§ Tasks to perform:
A - Answer the following questions using the review comment:
(i) Which file does the diff change?
(ii) What number does the pull request have?
(iii) According to the comment, what should happen to the row if the subquery is empty?
B - Reproduce everything in the review comment from "Github user gatorsmile" down to "of this query.", keeping every character unchanged.
C - List every point that the review comment gives for why "col NOT IN expr" is difficult to reason about.

§ Excerpt:
You are viewing a plain text version of this content. The canonical link for it is here.
Posted to reviews@spark.apache.org by gatorsmile <gi...@git.apache.org> on 2018/05/24 18:07:50 UTC

[GitHub] spark pull request #21425: [SPARK-24381][TESTING] Add unit tests for NOT IN ...

Github user gatorsmile commented on a diff in the pull request:

    https://github.com/apache/spark/pull/21425#discussion_r190680216
  
    --- Diff: sql/core/src/test/scala/org/apache/spark/sql/SubquerySuite.scala ---
    @@ -275,6 +277,135 @@ class SubquerySuite extends QueryTest with SharedSQLContext {
     
       }
     
    +  // ``col NOT IN expr'' is quite difficult to reason about. There are many edge cases, some of the
    +  // rules are not very intuitive, and precedence and treatment of null values is somewhat
    +  // unintuitive. To make this simpler to understand, I've come up with a plain English way of
    +  // describing the expected behavior of this query.
    +  //
    +  // - If the subquery is empty (i.e. returns no rows), the row should be returned, regardless of
    +  //   whether the filtered columns include nulls.
    +  // - If the subquery contains a result with all nulls, then the row should not be returned.
    +  // - If for all non-null filter columns there exists a row in the subquery in which each column
    +  //   either
    +  //   1. is equal to the corresponding filter column or
    +  //   2. is null
    +  //   then the row should not be returned. (This includes the case where all filter columns are
    +  //   null.)

§ Provided records:
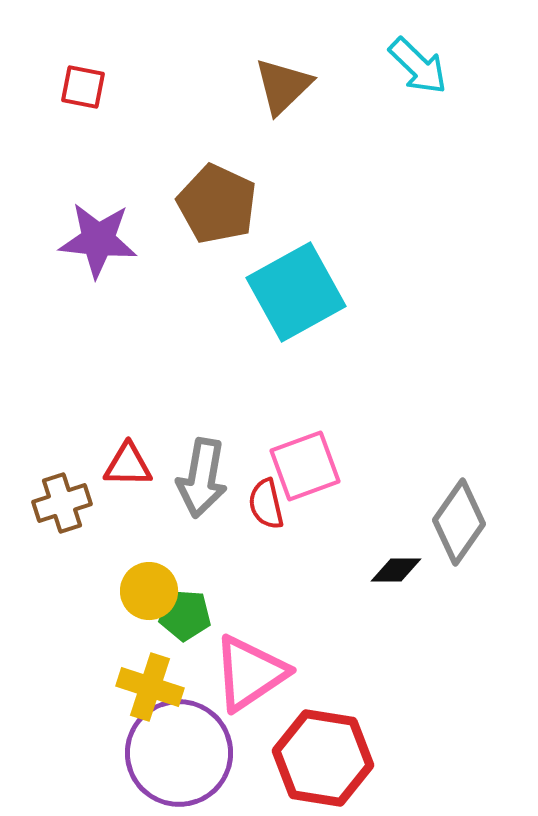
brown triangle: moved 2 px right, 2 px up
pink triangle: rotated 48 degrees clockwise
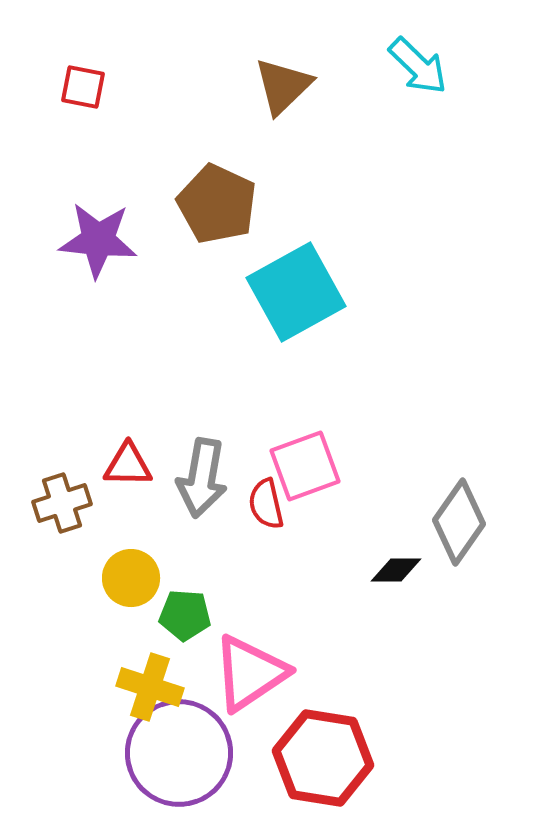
yellow circle: moved 18 px left, 13 px up
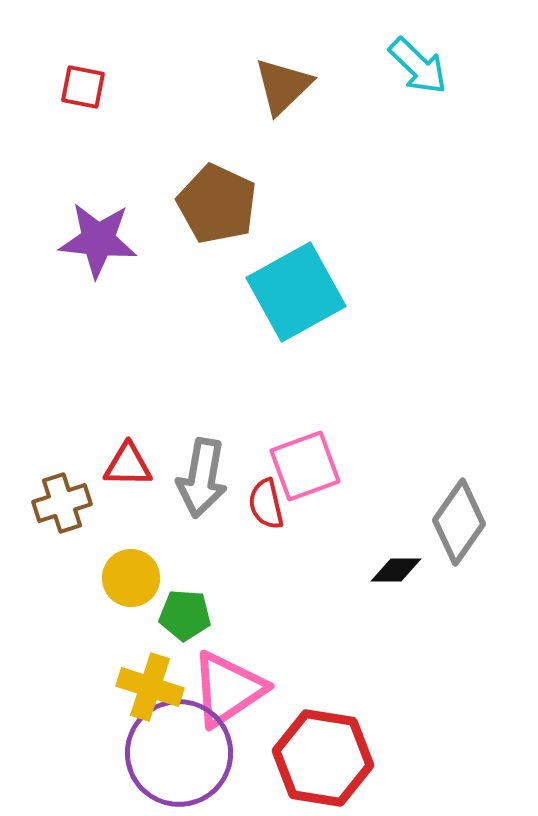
pink triangle: moved 22 px left, 16 px down
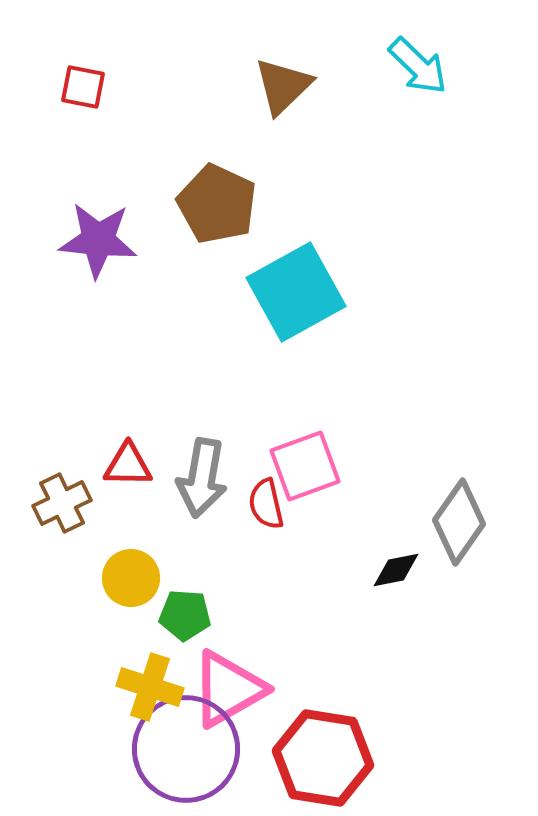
brown cross: rotated 8 degrees counterclockwise
black diamond: rotated 12 degrees counterclockwise
pink triangle: rotated 4 degrees clockwise
purple circle: moved 7 px right, 4 px up
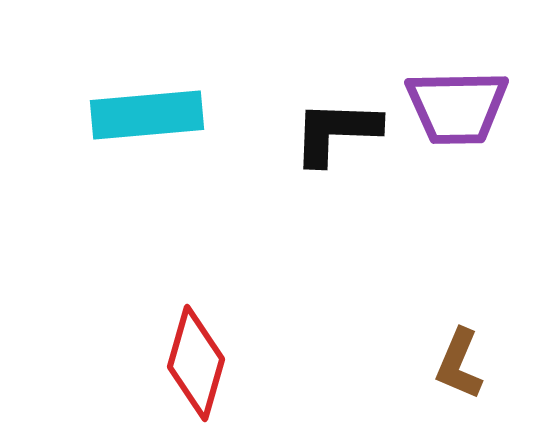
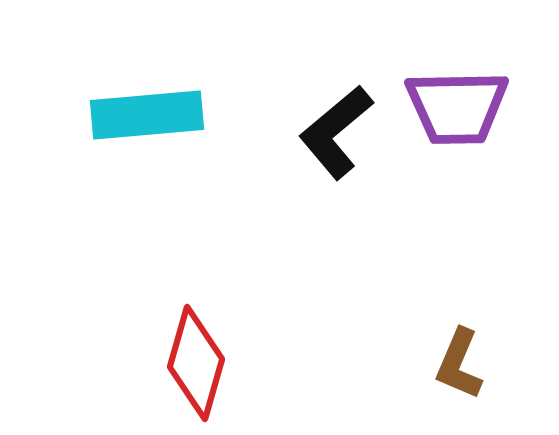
black L-shape: rotated 42 degrees counterclockwise
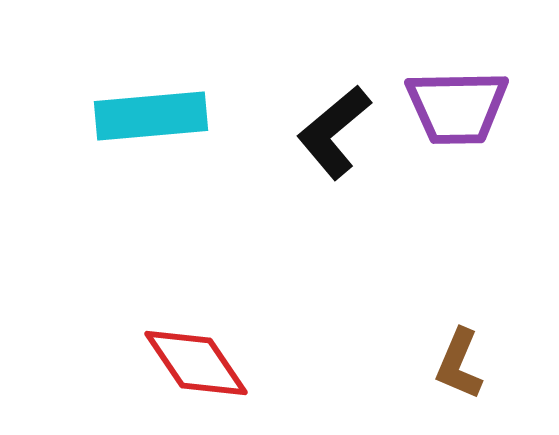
cyan rectangle: moved 4 px right, 1 px down
black L-shape: moved 2 px left
red diamond: rotated 50 degrees counterclockwise
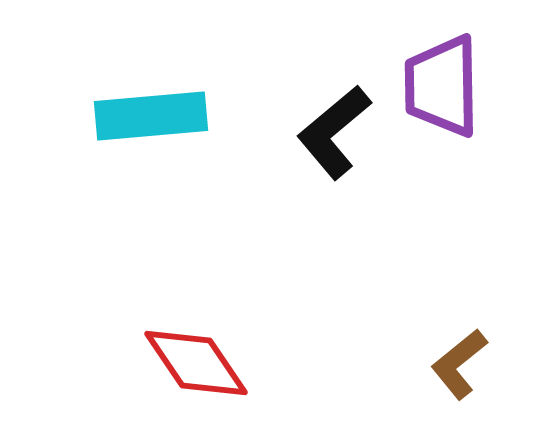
purple trapezoid: moved 15 px left, 21 px up; rotated 90 degrees clockwise
brown L-shape: rotated 28 degrees clockwise
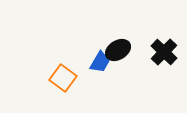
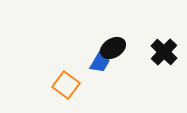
black ellipse: moved 5 px left, 2 px up
orange square: moved 3 px right, 7 px down
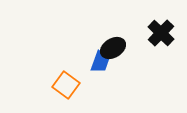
black cross: moved 3 px left, 19 px up
blue trapezoid: rotated 10 degrees counterclockwise
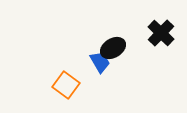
blue trapezoid: rotated 50 degrees counterclockwise
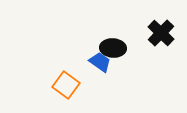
black ellipse: rotated 35 degrees clockwise
blue trapezoid: rotated 25 degrees counterclockwise
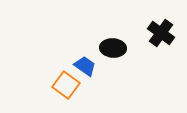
black cross: rotated 8 degrees counterclockwise
blue trapezoid: moved 15 px left, 4 px down
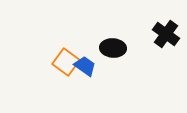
black cross: moved 5 px right, 1 px down
orange square: moved 23 px up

§ Results for the exercise:
A -
(i) sql/core/src/test/scala/org/apache/spark/sql/SubquerySuite.scala
(ii) 21425
(iii) The row should be returned, regardless of whether the filtered columns include nulls.

B -
Github user gatorsmile commented on a diff in the pull request:

    https://github.com/apache/spark/pull/21425#discussion_r190680216
  
    --- Diff: sql/core/src/test/scala/org/apache/spark/sql/SubquerySuite.scala ---
    @@ -275,6 +277,135 @@ class SubquerySuite extends QueryTest with SharedSQLContext {
     
       }
     
    +  // ``col NOT IN expr'' is quite difficult to reason about. There are many edge cases, some of the
    +  // rules are not very intuitive, and precedence and treatment of null values is somewhat
    +  // unintuitive. To make this simpler to understand, I've come up with a plain English way of
    +  // describing the expected behavior of this query.

C -
- There are many edge cases.
- Some of the rules are not very intuitive.
- Precedence and treatment of null values is somewhat unintuitive.